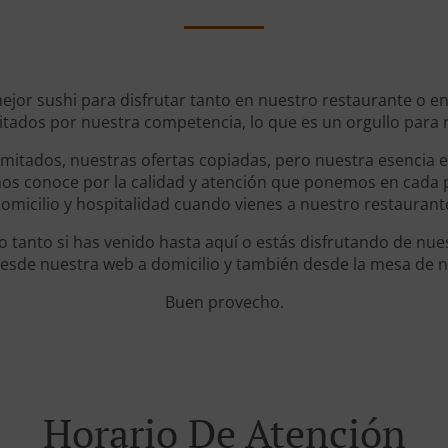
mejor sushi para disfrutar tanto en nuestro restaurante o 
itados por nuestra competencia, lo que es un orgullo para 
mitados, nuestras ofertas copiadas, pero nuestra esencia es
nos conoce por la calidad y atención que ponemos en cada pl
omicilio y hospitalidad cuando vienes a nuestro restaurant
tanto si has venido hasta aquí o estás disfrutando de nues
esde nuestra web a domicilio y también desde la mesa de n
Buen provecho.
Horario De Atención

» **Task statement**:
Check every line of the entries above, and copy those that carry the string "tanto".

» **Solution to this task**:
mejor sushi para disfrutar tanto en nuestro restaurante o 
tanto si has venido hasta aquí o estás disfrutando de nues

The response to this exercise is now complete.